━━━━━ Text section ━━━━━
When you’re looking for a new physician, it can be hard to know what criteria to use. So here are 5 questions to ask before finding a new GP or general practitioner.
What Preferences Do I Have?
Any GP should provide standard care like vaccinations, wound care and medical prescriptions. They may also provide family planning advice and do physical exams. In this case, women may prefer a female physician while men may prefer a male one. If you have such a preference, find out if the medical practice has a male or female doctor accepting patients. If English isn’t your native language, you may want to find a doctor who speaks your language instead of relying on an interpreter. If you’re going to use a GP for the whole family, are they good with kids? And are they willing to take children?
What Preferences Do I Have with Regard to Care?
Some people want a doctor who provides holistic care. This type of doctor will discuss lifestyle changes in addition to or in place of giving you prescriptions to medication. If you’re diabetic, they may discuss lifestyle changes and dietary shifts instead of simply prescribing medication. If you have religious or ethical belief systems that affect your care, your doctor should either share them or be able to accommodate them.
Does Their Medical Practice Fit My Needs?
━━━━━ Supplied data ━━━━━
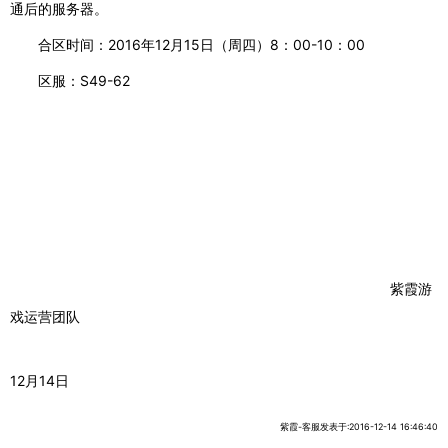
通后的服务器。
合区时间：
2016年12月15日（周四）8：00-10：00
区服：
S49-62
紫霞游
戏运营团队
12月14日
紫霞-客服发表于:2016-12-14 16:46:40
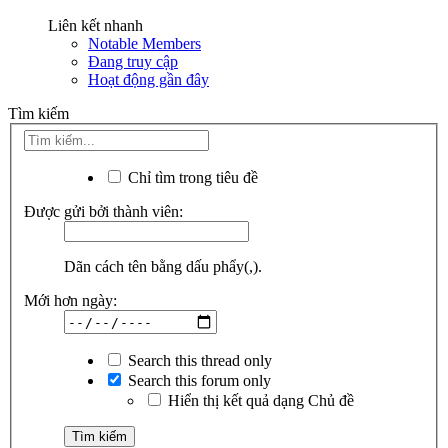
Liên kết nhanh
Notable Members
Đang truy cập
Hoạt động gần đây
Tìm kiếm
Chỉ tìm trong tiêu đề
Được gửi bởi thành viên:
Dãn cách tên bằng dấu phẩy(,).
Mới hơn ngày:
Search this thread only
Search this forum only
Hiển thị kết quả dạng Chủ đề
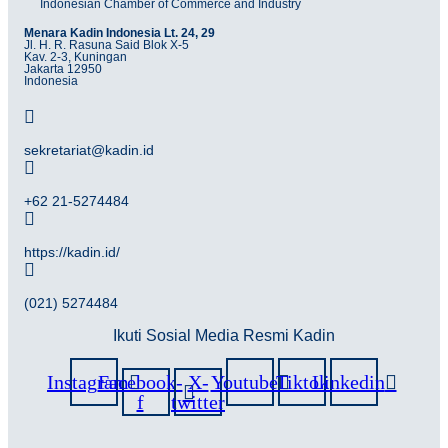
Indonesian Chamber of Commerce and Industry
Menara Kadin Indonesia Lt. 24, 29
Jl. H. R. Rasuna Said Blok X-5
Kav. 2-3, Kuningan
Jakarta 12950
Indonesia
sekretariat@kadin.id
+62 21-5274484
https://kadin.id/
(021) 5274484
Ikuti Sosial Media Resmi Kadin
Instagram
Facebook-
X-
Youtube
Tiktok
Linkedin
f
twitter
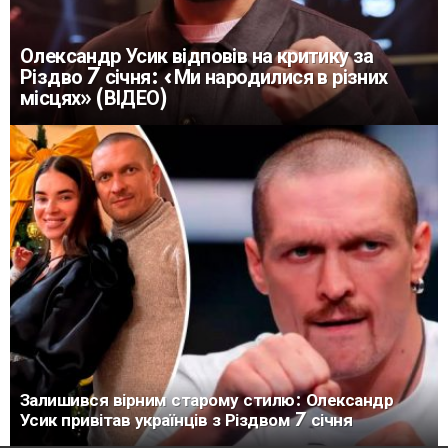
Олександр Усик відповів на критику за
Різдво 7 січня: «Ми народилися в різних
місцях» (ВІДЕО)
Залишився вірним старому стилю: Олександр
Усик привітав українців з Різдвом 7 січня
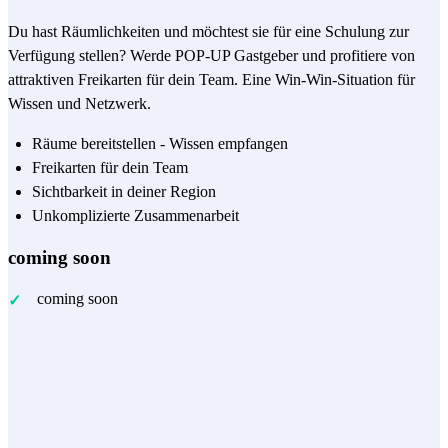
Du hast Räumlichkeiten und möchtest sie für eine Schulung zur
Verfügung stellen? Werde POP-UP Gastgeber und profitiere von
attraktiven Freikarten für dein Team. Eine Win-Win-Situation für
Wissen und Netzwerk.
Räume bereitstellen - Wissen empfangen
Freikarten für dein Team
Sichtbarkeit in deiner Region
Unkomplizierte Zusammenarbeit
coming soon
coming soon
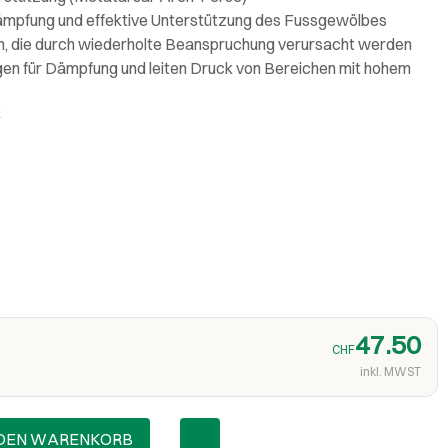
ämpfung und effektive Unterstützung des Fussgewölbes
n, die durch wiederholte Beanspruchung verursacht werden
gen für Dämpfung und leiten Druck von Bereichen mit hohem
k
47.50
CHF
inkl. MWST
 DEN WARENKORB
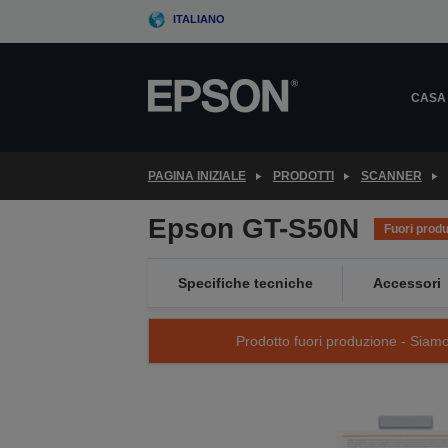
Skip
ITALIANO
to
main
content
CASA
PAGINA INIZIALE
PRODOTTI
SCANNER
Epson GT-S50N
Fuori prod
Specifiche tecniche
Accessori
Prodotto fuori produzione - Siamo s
━━━━━
━━━━━ Supplied data ━━━━━
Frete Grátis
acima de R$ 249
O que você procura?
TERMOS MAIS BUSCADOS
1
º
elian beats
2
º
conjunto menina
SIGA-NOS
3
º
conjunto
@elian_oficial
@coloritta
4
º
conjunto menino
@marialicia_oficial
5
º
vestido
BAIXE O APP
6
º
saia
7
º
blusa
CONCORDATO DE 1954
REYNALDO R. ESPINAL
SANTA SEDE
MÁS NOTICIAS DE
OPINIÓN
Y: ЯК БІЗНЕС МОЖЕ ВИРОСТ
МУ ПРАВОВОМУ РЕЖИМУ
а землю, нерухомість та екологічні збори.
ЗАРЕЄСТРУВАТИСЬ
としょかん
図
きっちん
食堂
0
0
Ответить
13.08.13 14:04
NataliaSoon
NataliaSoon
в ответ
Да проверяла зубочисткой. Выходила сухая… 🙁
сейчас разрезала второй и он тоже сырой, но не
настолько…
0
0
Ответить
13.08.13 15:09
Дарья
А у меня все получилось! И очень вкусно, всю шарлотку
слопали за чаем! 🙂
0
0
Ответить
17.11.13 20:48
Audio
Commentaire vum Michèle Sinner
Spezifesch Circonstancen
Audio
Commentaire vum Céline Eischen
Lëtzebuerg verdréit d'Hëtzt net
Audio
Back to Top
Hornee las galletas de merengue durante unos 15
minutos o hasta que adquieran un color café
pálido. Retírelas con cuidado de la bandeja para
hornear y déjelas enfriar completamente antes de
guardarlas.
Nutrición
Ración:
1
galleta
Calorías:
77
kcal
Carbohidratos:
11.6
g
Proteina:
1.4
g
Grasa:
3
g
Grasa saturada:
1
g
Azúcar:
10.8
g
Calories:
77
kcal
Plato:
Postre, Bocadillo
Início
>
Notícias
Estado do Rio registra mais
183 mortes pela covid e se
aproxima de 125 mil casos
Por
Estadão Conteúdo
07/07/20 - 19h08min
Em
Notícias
━━━━━
Problem | Copy the text on choosing a new GP word for word, from its first sentence to its last heading. Nothing in the rows is needed for this work.

Solved problem |
When you’re looking for a new physician, it can be hard to know what criteria to use. So here are 5 questions to ask before finding a new GP or general practitioner.
What Preferences Do I Have?
Any GP should provide standard care like vaccinations, wound care and medical prescriptions. They may also provide family planning advice and do physical exams. In this case, women may prefer a female physician while men may prefer a male one. If you have such a preference, find out if the medical practice has a male or female doctor accepting patients. If English isn’t your native language, you may want to find a doctor who speaks your language instead of relying on an interpreter. If you’re going to use a GP for the whole family, are they good with kids? And are they willing to take children?
What Preferences Do I Have with Regard to Care?
Some people want a doctor who provides holistic care. This type of doctor will discuss lifestyle changes in addition to or in place of giving you prescriptions to medication. If you’re diabetic, they may discuss lifestyle changes and dietary shifts instead of simply prescribing medication. If you have religious or ethical belief systems that affect your care, your doctor should either share them or be able to accommodate them.
Does Their Medical Practice Fit My Needs?